Policy gradient in practice

As we have mentioned before, the policy gradient has high variance, making it not as same as supervised learning. It means that the gradients might be really noisy. For example, in the first batch, the agent might get lucky and receive high rewards. The calculated gradient will point strongly in one direction. But in the second batch, the agent might be unlucky and receive low rewards even for similar actions. The calculated gradient might point in a completely opposite direction.

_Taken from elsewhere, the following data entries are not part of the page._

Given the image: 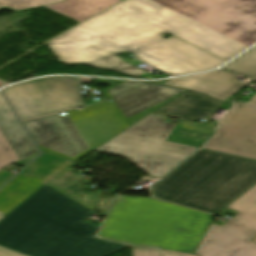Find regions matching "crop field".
<instances>
[{"label":"crop field","mask_w":256,"mask_h":256,"mask_svg":"<svg viewBox=\"0 0 256 256\" xmlns=\"http://www.w3.org/2000/svg\"><path fill=\"white\" fill-rule=\"evenodd\" d=\"M82 176H79L73 173L70 167L62 170L57 175L52 177L46 184H48L53 189L59 191L60 193L66 195L67 197L73 199L74 201L80 203L81 205L85 206L90 210H94L96 206L90 204L89 202L85 201L84 199L78 197L77 195L67 191L66 189L71 187L72 185L76 184L80 181Z\"/></svg>","instance_id":"17"},{"label":"crop field","mask_w":256,"mask_h":256,"mask_svg":"<svg viewBox=\"0 0 256 256\" xmlns=\"http://www.w3.org/2000/svg\"><path fill=\"white\" fill-rule=\"evenodd\" d=\"M38 154H39V151L30 155V156H28V157H26V158H24V159H22V160H20V161H17L16 164L24 166L25 164H27L31 159H33Z\"/></svg>","instance_id":"25"},{"label":"crop field","mask_w":256,"mask_h":256,"mask_svg":"<svg viewBox=\"0 0 256 256\" xmlns=\"http://www.w3.org/2000/svg\"><path fill=\"white\" fill-rule=\"evenodd\" d=\"M236 77L238 76L217 70L205 74L170 79L164 85L191 89L224 101L244 86L243 83L236 82Z\"/></svg>","instance_id":"12"},{"label":"crop field","mask_w":256,"mask_h":256,"mask_svg":"<svg viewBox=\"0 0 256 256\" xmlns=\"http://www.w3.org/2000/svg\"><path fill=\"white\" fill-rule=\"evenodd\" d=\"M17 160L15 153L0 130V170Z\"/></svg>","instance_id":"20"},{"label":"crop field","mask_w":256,"mask_h":256,"mask_svg":"<svg viewBox=\"0 0 256 256\" xmlns=\"http://www.w3.org/2000/svg\"><path fill=\"white\" fill-rule=\"evenodd\" d=\"M186 17V16H185ZM150 0H125L47 43L60 62L85 63L134 76L155 78L113 54L129 51L172 76L209 70L248 46ZM49 48V49H50Z\"/></svg>","instance_id":"1"},{"label":"crop field","mask_w":256,"mask_h":256,"mask_svg":"<svg viewBox=\"0 0 256 256\" xmlns=\"http://www.w3.org/2000/svg\"><path fill=\"white\" fill-rule=\"evenodd\" d=\"M72 163L43 152L26 166L34 170L28 177L17 174L0 189V212H10L44 182Z\"/></svg>","instance_id":"11"},{"label":"crop field","mask_w":256,"mask_h":256,"mask_svg":"<svg viewBox=\"0 0 256 256\" xmlns=\"http://www.w3.org/2000/svg\"><path fill=\"white\" fill-rule=\"evenodd\" d=\"M203 148L256 159V97L235 103Z\"/></svg>","instance_id":"10"},{"label":"crop field","mask_w":256,"mask_h":256,"mask_svg":"<svg viewBox=\"0 0 256 256\" xmlns=\"http://www.w3.org/2000/svg\"><path fill=\"white\" fill-rule=\"evenodd\" d=\"M0 129L4 133L14 152L22 159L36 151L37 148L13 114L0 93Z\"/></svg>","instance_id":"14"},{"label":"crop field","mask_w":256,"mask_h":256,"mask_svg":"<svg viewBox=\"0 0 256 256\" xmlns=\"http://www.w3.org/2000/svg\"><path fill=\"white\" fill-rule=\"evenodd\" d=\"M62 1L64 0H0V9L9 8L14 12H19L51 5Z\"/></svg>","instance_id":"19"},{"label":"crop field","mask_w":256,"mask_h":256,"mask_svg":"<svg viewBox=\"0 0 256 256\" xmlns=\"http://www.w3.org/2000/svg\"><path fill=\"white\" fill-rule=\"evenodd\" d=\"M162 252H163V256H195V255H189L185 253L168 251V250H162Z\"/></svg>","instance_id":"24"},{"label":"crop field","mask_w":256,"mask_h":256,"mask_svg":"<svg viewBox=\"0 0 256 256\" xmlns=\"http://www.w3.org/2000/svg\"><path fill=\"white\" fill-rule=\"evenodd\" d=\"M3 216H5V214H3V213H0V219H1Z\"/></svg>","instance_id":"29"},{"label":"crop field","mask_w":256,"mask_h":256,"mask_svg":"<svg viewBox=\"0 0 256 256\" xmlns=\"http://www.w3.org/2000/svg\"><path fill=\"white\" fill-rule=\"evenodd\" d=\"M248 46L256 42V0H152Z\"/></svg>","instance_id":"7"},{"label":"crop field","mask_w":256,"mask_h":256,"mask_svg":"<svg viewBox=\"0 0 256 256\" xmlns=\"http://www.w3.org/2000/svg\"><path fill=\"white\" fill-rule=\"evenodd\" d=\"M133 256H160L159 251L154 249L132 248Z\"/></svg>","instance_id":"21"},{"label":"crop field","mask_w":256,"mask_h":256,"mask_svg":"<svg viewBox=\"0 0 256 256\" xmlns=\"http://www.w3.org/2000/svg\"><path fill=\"white\" fill-rule=\"evenodd\" d=\"M0 256H25V255L0 247Z\"/></svg>","instance_id":"22"},{"label":"crop field","mask_w":256,"mask_h":256,"mask_svg":"<svg viewBox=\"0 0 256 256\" xmlns=\"http://www.w3.org/2000/svg\"><path fill=\"white\" fill-rule=\"evenodd\" d=\"M221 102L206 95L186 91L153 114L194 121L198 118L211 119V114Z\"/></svg>","instance_id":"13"},{"label":"crop field","mask_w":256,"mask_h":256,"mask_svg":"<svg viewBox=\"0 0 256 256\" xmlns=\"http://www.w3.org/2000/svg\"><path fill=\"white\" fill-rule=\"evenodd\" d=\"M13 174L5 172L3 170L0 171V186L4 184Z\"/></svg>","instance_id":"23"},{"label":"crop field","mask_w":256,"mask_h":256,"mask_svg":"<svg viewBox=\"0 0 256 256\" xmlns=\"http://www.w3.org/2000/svg\"><path fill=\"white\" fill-rule=\"evenodd\" d=\"M215 124L205 125L179 120L167 141L198 147L214 132Z\"/></svg>","instance_id":"16"},{"label":"crop field","mask_w":256,"mask_h":256,"mask_svg":"<svg viewBox=\"0 0 256 256\" xmlns=\"http://www.w3.org/2000/svg\"><path fill=\"white\" fill-rule=\"evenodd\" d=\"M256 182V161L200 149L152 188V196L215 214Z\"/></svg>","instance_id":"5"},{"label":"crop field","mask_w":256,"mask_h":256,"mask_svg":"<svg viewBox=\"0 0 256 256\" xmlns=\"http://www.w3.org/2000/svg\"><path fill=\"white\" fill-rule=\"evenodd\" d=\"M78 77H44L3 89L20 120L86 106Z\"/></svg>","instance_id":"8"},{"label":"crop field","mask_w":256,"mask_h":256,"mask_svg":"<svg viewBox=\"0 0 256 256\" xmlns=\"http://www.w3.org/2000/svg\"><path fill=\"white\" fill-rule=\"evenodd\" d=\"M118 1L120 0H65L47 7L82 22Z\"/></svg>","instance_id":"15"},{"label":"crop field","mask_w":256,"mask_h":256,"mask_svg":"<svg viewBox=\"0 0 256 256\" xmlns=\"http://www.w3.org/2000/svg\"><path fill=\"white\" fill-rule=\"evenodd\" d=\"M252 241L256 242V238H255V239H253Z\"/></svg>","instance_id":"31"},{"label":"crop field","mask_w":256,"mask_h":256,"mask_svg":"<svg viewBox=\"0 0 256 256\" xmlns=\"http://www.w3.org/2000/svg\"><path fill=\"white\" fill-rule=\"evenodd\" d=\"M3 84H5V83L0 82V86L3 85Z\"/></svg>","instance_id":"30"},{"label":"crop field","mask_w":256,"mask_h":256,"mask_svg":"<svg viewBox=\"0 0 256 256\" xmlns=\"http://www.w3.org/2000/svg\"><path fill=\"white\" fill-rule=\"evenodd\" d=\"M223 69L256 79V46L224 66Z\"/></svg>","instance_id":"18"},{"label":"crop field","mask_w":256,"mask_h":256,"mask_svg":"<svg viewBox=\"0 0 256 256\" xmlns=\"http://www.w3.org/2000/svg\"><path fill=\"white\" fill-rule=\"evenodd\" d=\"M150 114L95 151L124 156L148 174L161 178L197 148L167 142L174 123Z\"/></svg>","instance_id":"6"},{"label":"crop field","mask_w":256,"mask_h":256,"mask_svg":"<svg viewBox=\"0 0 256 256\" xmlns=\"http://www.w3.org/2000/svg\"><path fill=\"white\" fill-rule=\"evenodd\" d=\"M211 217L151 198L117 196L99 237L192 253Z\"/></svg>","instance_id":"4"},{"label":"crop field","mask_w":256,"mask_h":256,"mask_svg":"<svg viewBox=\"0 0 256 256\" xmlns=\"http://www.w3.org/2000/svg\"><path fill=\"white\" fill-rule=\"evenodd\" d=\"M92 211L43 184L0 220V246L28 256H106L127 245L95 238Z\"/></svg>","instance_id":"3"},{"label":"crop field","mask_w":256,"mask_h":256,"mask_svg":"<svg viewBox=\"0 0 256 256\" xmlns=\"http://www.w3.org/2000/svg\"><path fill=\"white\" fill-rule=\"evenodd\" d=\"M81 83H87V84H90L92 78H82V77H79Z\"/></svg>","instance_id":"26"},{"label":"crop field","mask_w":256,"mask_h":256,"mask_svg":"<svg viewBox=\"0 0 256 256\" xmlns=\"http://www.w3.org/2000/svg\"><path fill=\"white\" fill-rule=\"evenodd\" d=\"M95 83L111 85L102 90L107 101L23 122L40 150L75 162L185 91L136 81Z\"/></svg>","instance_id":"2"},{"label":"crop field","mask_w":256,"mask_h":256,"mask_svg":"<svg viewBox=\"0 0 256 256\" xmlns=\"http://www.w3.org/2000/svg\"><path fill=\"white\" fill-rule=\"evenodd\" d=\"M31 172H32V170L24 168L22 171L19 172V174L28 176Z\"/></svg>","instance_id":"27"},{"label":"crop field","mask_w":256,"mask_h":256,"mask_svg":"<svg viewBox=\"0 0 256 256\" xmlns=\"http://www.w3.org/2000/svg\"><path fill=\"white\" fill-rule=\"evenodd\" d=\"M231 105H232V103H223V104L220 106V108H223V109L228 110Z\"/></svg>","instance_id":"28"},{"label":"crop field","mask_w":256,"mask_h":256,"mask_svg":"<svg viewBox=\"0 0 256 256\" xmlns=\"http://www.w3.org/2000/svg\"><path fill=\"white\" fill-rule=\"evenodd\" d=\"M227 208L239 212L221 227L210 225L195 254L199 256H256V185Z\"/></svg>","instance_id":"9"}]
</instances>
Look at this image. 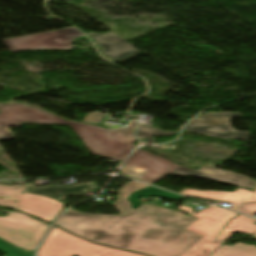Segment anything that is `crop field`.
<instances>
[{"label":"crop field","instance_id":"obj_1","mask_svg":"<svg viewBox=\"0 0 256 256\" xmlns=\"http://www.w3.org/2000/svg\"><path fill=\"white\" fill-rule=\"evenodd\" d=\"M147 186L135 181L119 190L113 205L120 216L82 214L71 209L56 224L95 242L152 256H181L202 238L184 230L196 218L144 204L132 210L129 195Z\"/></svg>","mask_w":256,"mask_h":256},{"label":"crop field","instance_id":"obj_13","mask_svg":"<svg viewBox=\"0 0 256 256\" xmlns=\"http://www.w3.org/2000/svg\"><path fill=\"white\" fill-rule=\"evenodd\" d=\"M97 187L94 182L83 183L77 186H68V187H60V186H46L44 188L35 187L33 184H25V188L23 192L27 193H35L41 194L48 197H54L56 199H63L67 195L73 194H85L86 189ZM27 188H33V191L28 190Z\"/></svg>","mask_w":256,"mask_h":256},{"label":"crop field","instance_id":"obj_23","mask_svg":"<svg viewBox=\"0 0 256 256\" xmlns=\"http://www.w3.org/2000/svg\"><path fill=\"white\" fill-rule=\"evenodd\" d=\"M255 239H256V233H254Z\"/></svg>","mask_w":256,"mask_h":256},{"label":"crop field","instance_id":"obj_18","mask_svg":"<svg viewBox=\"0 0 256 256\" xmlns=\"http://www.w3.org/2000/svg\"><path fill=\"white\" fill-rule=\"evenodd\" d=\"M170 134H175V132H165L157 128L141 125L140 129L136 133V136H139L138 138L141 139V138H146L151 136H166Z\"/></svg>","mask_w":256,"mask_h":256},{"label":"crop field","instance_id":"obj_4","mask_svg":"<svg viewBox=\"0 0 256 256\" xmlns=\"http://www.w3.org/2000/svg\"><path fill=\"white\" fill-rule=\"evenodd\" d=\"M144 256L96 245L54 226L39 248L38 256Z\"/></svg>","mask_w":256,"mask_h":256},{"label":"crop field","instance_id":"obj_5","mask_svg":"<svg viewBox=\"0 0 256 256\" xmlns=\"http://www.w3.org/2000/svg\"><path fill=\"white\" fill-rule=\"evenodd\" d=\"M6 212L10 213L0 217V237L34 252L38 241L50 224L35 220L22 213Z\"/></svg>","mask_w":256,"mask_h":256},{"label":"crop field","instance_id":"obj_8","mask_svg":"<svg viewBox=\"0 0 256 256\" xmlns=\"http://www.w3.org/2000/svg\"><path fill=\"white\" fill-rule=\"evenodd\" d=\"M216 116L241 117V114L233 112H225L219 114L208 113L191 122L184 129L218 137L221 139L236 138L245 140L249 137V132H238L231 128L230 123L223 125L221 123L212 121V119Z\"/></svg>","mask_w":256,"mask_h":256},{"label":"crop field","instance_id":"obj_6","mask_svg":"<svg viewBox=\"0 0 256 256\" xmlns=\"http://www.w3.org/2000/svg\"><path fill=\"white\" fill-rule=\"evenodd\" d=\"M176 164L157 155L137 150L125 163L122 172H145L138 180L151 185L168 175Z\"/></svg>","mask_w":256,"mask_h":256},{"label":"crop field","instance_id":"obj_15","mask_svg":"<svg viewBox=\"0 0 256 256\" xmlns=\"http://www.w3.org/2000/svg\"><path fill=\"white\" fill-rule=\"evenodd\" d=\"M210 256H256V246L236 244L232 247L222 245Z\"/></svg>","mask_w":256,"mask_h":256},{"label":"crop field","instance_id":"obj_10","mask_svg":"<svg viewBox=\"0 0 256 256\" xmlns=\"http://www.w3.org/2000/svg\"><path fill=\"white\" fill-rule=\"evenodd\" d=\"M172 174L202 177L218 182H223L239 187H247L251 189H254V187L256 186V182L249 180L247 177L213 167H201L198 171H196L189 168H185L183 166H179Z\"/></svg>","mask_w":256,"mask_h":256},{"label":"crop field","instance_id":"obj_12","mask_svg":"<svg viewBox=\"0 0 256 256\" xmlns=\"http://www.w3.org/2000/svg\"><path fill=\"white\" fill-rule=\"evenodd\" d=\"M92 37L104 50L105 55L113 59H121L139 52L133 46L110 33L106 35L87 34Z\"/></svg>","mask_w":256,"mask_h":256},{"label":"crop field","instance_id":"obj_22","mask_svg":"<svg viewBox=\"0 0 256 256\" xmlns=\"http://www.w3.org/2000/svg\"><path fill=\"white\" fill-rule=\"evenodd\" d=\"M143 173H133V174H127L129 176L135 177V178H139Z\"/></svg>","mask_w":256,"mask_h":256},{"label":"crop field","instance_id":"obj_21","mask_svg":"<svg viewBox=\"0 0 256 256\" xmlns=\"http://www.w3.org/2000/svg\"><path fill=\"white\" fill-rule=\"evenodd\" d=\"M231 118L232 117H216V118H214V120L225 124V123H229Z\"/></svg>","mask_w":256,"mask_h":256},{"label":"crop field","instance_id":"obj_9","mask_svg":"<svg viewBox=\"0 0 256 256\" xmlns=\"http://www.w3.org/2000/svg\"><path fill=\"white\" fill-rule=\"evenodd\" d=\"M65 206L52 198L23 193L19 211L52 223Z\"/></svg>","mask_w":256,"mask_h":256},{"label":"crop field","instance_id":"obj_25","mask_svg":"<svg viewBox=\"0 0 256 256\" xmlns=\"http://www.w3.org/2000/svg\"><path fill=\"white\" fill-rule=\"evenodd\" d=\"M256 222V221H255Z\"/></svg>","mask_w":256,"mask_h":256},{"label":"crop field","instance_id":"obj_7","mask_svg":"<svg viewBox=\"0 0 256 256\" xmlns=\"http://www.w3.org/2000/svg\"><path fill=\"white\" fill-rule=\"evenodd\" d=\"M82 35L75 28H70L3 42L12 52L21 49H72L71 40Z\"/></svg>","mask_w":256,"mask_h":256},{"label":"crop field","instance_id":"obj_24","mask_svg":"<svg viewBox=\"0 0 256 256\" xmlns=\"http://www.w3.org/2000/svg\"><path fill=\"white\" fill-rule=\"evenodd\" d=\"M245 205H246V204H245ZM244 207H245V206H244ZM244 207H243V208H244ZM243 208H242V209H243ZM242 209H241V210H242ZM240 212H241V211H240Z\"/></svg>","mask_w":256,"mask_h":256},{"label":"crop field","instance_id":"obj_20","mask_svg":"<svg viewBox=\"0 0 256 256\" xmlns=\"http://www.w3.org/2000/svg\"><path fill=\"white\" fill-rule=\"evenodd\" d=\"M255 211H256V203L255 204H247L246 207L243 209L242 213L253 217V214Z\"/></svg>","mask_w":256,"mask_h":256},{"label":"crop field","instance_id":"obj_11","mask_svg":"<svg viewBox=\"0 0 256 256\" xmlns=\"http://www.w3.org/2000/svg\"><path fill=\"white\" fill-rule=\"evenodd\" d=\"M181 194L225 201L233 205L230 210L239 212L245 202H256V190L254 192L238 188L235 192L221 191H197L190 188L180 191Z\"/></svg>","mask_w":256,"mask_h":256},{"label":"crop field","instance_id":"obj_19","mask_svg":"<svg viewBox=\"0 0 256 256\" xmlns=\"http://www.w3.org/2000/svg\"><path fill=\"white\" fill-rule=\"evenodd\" d=\"M105 114L101 112H96L93 114H89L86 116L83 122L86 123H94V124H100L101 120L103 119Z\"/></svg>","mask_w":256,"mask_h":256},{"label":"crop field","instance_id":"obj_16","mask_svg":"<svg viewBox=\"0 0 256 256\" xmlns=\"http://www.w3.org/2000/svg\"><path fill=\"white\" fill-rule=\"evenodd\" d=\"M151 195L170 198V199H175V200H178V199L182 198V196H179V195H176V194H173V193H170V192H167V191L149 186V187H147L143 190H140L138 192H135V193L131 194L128 200L131 202L133 209H137L142 204L141 202L136 201L137 198L139 196L147 198Z\"/></svg>","mask_w":256,"mask_h":256},{"label":"crop field","instance_id":"obj_3","mask_svg":"<svg viewBox=\"0 0 256 256\" xmlns=\"http://www.w3.org/2000/svg\"><path fill=\"white\" fill-rule=\"evenodd\" d=\"M179 208L188 211L192 216L199 218L186 230L204 236L183 256H208L234 232L253 233L256 231V225L252 224L255 219L239 215L236 219L231 220L218 235L216 239L223 241L219 242L213 239L222 230L225 223L234 217L236 213L215 206L201 210L197 214H193V208L185 206H179Z\"/></svg>","mask_w":256,"mask_h":256},{"label":"crop field","instance_id":"obj_14","mask_svg":"<svg viewBox=\"0 0 256 256\" xmlns=\"http://www.w3.org/2000/svg\"><path fill=\"white\" fill-rule=\"evenodd\" d=\"M23 185L3 186L0 185V205L19 209Z\"/></svg>","mask_w":256,"mask_h":256},{"label":"crop field","instance_id":"obj_2","mask_svg":"<svg viewBox=\"0 0 256 256\" xmlns=\"http://www.w3.org/2000/svg\"><path fill=\"white\" fill-rule=\"evenodd\" d=\"M0 139L13 140L8 126H20L21 122L49 125H70L92 153L121 160L135 142L132 132L138 122H131L126 129L106 130L96 126L64 121L38 108L17 103L0 105Z\"/></svg>","mask_w":256,"mask_h":256},{"label":"crop field","instance_id":"obj_17","mask_svg":"<svg viewBox=\"0 0 256 256\" xmlns=\"http://www.w3.org/2000/svg\"><path fill=\"white\" fill-rule=\"evenodd\" d=\"M0 251L5 253V256H33V252L15 246L0 238Z\"/></svg>","mask_w":256,"mask_h":256}]
</instances>
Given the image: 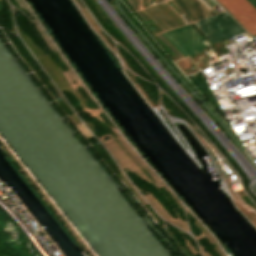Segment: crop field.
<instances>
[{
	"label": "crop field",
	"mask_w": 256,
	"mask_h": 256,
	"mask_svg": "<svg viewBox=\"0 0 256 256\" xmlns=\"http://www.w3.org/2000/svg\"><path fill=\"white\" fill-rule=\"evenodd\" d=\"M212 43L244 33L224 12L194 22Z\"/></svg>",
	"instance_id": "8a807250"
},
{
	"label": "crop field",
	"mask_w": 256,
	"mask_h": 256,
	"mask_svg": "<svg viewBox=\"0 0 256 256\" xmlns=\"http://www.w3.org/2000/svg\"><path fill=\"white\" fill-rule=\"evenodd\" d=\"M253 36L256 35V10L246 0H218Z\"/></svg>",
	"instance_id": "ac0d7876"
}]
</instances>
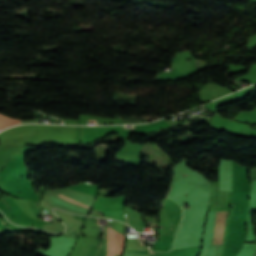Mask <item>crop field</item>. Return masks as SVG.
<instances>
[{
  "instance_id": "crop-field-1",
  "label": "crop field",
  "mask_w": 256,
  "mask_h": 256,
  "mask_svg": "<svg viewBox=\"0 0 256 256\" xmlns=\"http://www.w3.org/2000/svg\"><path fill=\"white\" fill-rule=\"evenodd\" d=\"M104 238L107 239V228H104ZM112 239H113V230L108 228L107 256H112ZM124 240H125L124 234L117 231V252H122ZM114 250H115V231H114V239H113V256H114Z\"/></svg>"
},
{
  "instance_id": "crop-field-2",
  "label": "crop field",
  "mask_w": 256,
  "mask_h": 256,
  "mask_svg": "<svg viewBox=\"0 0 256 256\" xmlns=\"http://www.w3.org/2000/svg\"><path fill=\"white\" fill-rule=\"evenodd\" d=\"M228 212H218L213 244H222Z\"/></svg>"
},
{
  "instance_id": "crop-field-3",
  "label": "crop field",
  "mask_w": 256,
  "mask_h": 256,
  "mask_svg": "<svg viewBox=\"0 0 256 256\" xmlns=\"http://www.w3.org/2000/svg\"><path fill=\"white\" fill-rule=\"evenodd\" d=\"M20 123H21L20 120L7 118L0 114V130L4 129L6 127L20 124Z\"/></svg>"
},
{
  "instance_id": "crop-field-4",
  "label": "crop field",
  "mask_w": 256,
  "mask_h": 256,
  "mask_svg": "<svg viewBox=\"0 0 256 256\" xmlns=\"http://www.w3.org/2000/svg\"><path fill=\"white\" fill-rule=\"evenodd\" d=\"M58 195H60V196H62L61 194H59L58 193ZM62 197H64V196H62ZM65 198H68V199H70V200H73V201H76V202H78V203H81V204H84V205H86V206H91V202H87V201H84V200H81V199H77V198H74V197H71V196H65Z\"/></svg>"
}]
</instances>
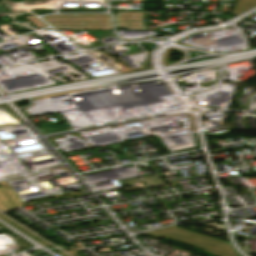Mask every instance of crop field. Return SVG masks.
Masks as SVG:
<instances>
[{
    "label": "crop field",
    "instance_id": "obj_2",
    "mask_svg": "<svg viewBox=\"0 0 256 256\" xmlns=\"http://www.w3.org/2000/svg\"><path fill=\"white\" fill-rule=\"evenodd\" d=\"M38 129L40 130L41 133L50 134V133L70 130L72 129V127L68 123H64L63 125H57V126L40 125L38 126Z\"/></svg>",
    "mask_w": 256,
    "mask_h": 256
},
{
    "label": "crop field",
    "instance_id": "obj_3",
    "mask_svg": "<svg viewBox=\"0 0 256 256\" xmlns=\"http://www.w3.org/2000/svg\"><path fill=\"white\" fill-rule=\"evenodd\" d=\"M5 15H8L4 10L3 8L0 6V17L2 16H5Z\"/></svg>",
    "mask_w": 256,
    "mask_h": 256
},
{
    "label": "crop field",
    "instance_id": "obj_1",
    "mask_svg": "<svg viewBox=\"0 0 256 256\" xmlns=\"http://www.w3.org/2000/svg\"><path fill=\"white\" fill-rule=\"evenodd\" d=\"M203 251L214 256H239L229 243L176 226L148 232Z\"/></svg>",
    "mask_w": 256,
    "mask_h": 256
}]
</instances>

The most direct and classic method to combat high variance is considering using much larger batches. It’s based on the Central Limit Theorem ( or the Low of Large Numbers ) and is easy to understand. While tweaking learning rates can be very hard, since the agent might take a huge step based on a noisy gradient that happens to be wrong. Adaptive step size rules like ADAM can be OK-ish, for optimizers like ADAM maintain an adaptive learning rate for each parameter and consider the first moment ( momentum ) and second moment ( like variance ) of the gradients, which can, to some extent, smooth out the gradient noise, making it more stable than standard Stochastic Gradient Descent ( SGD ).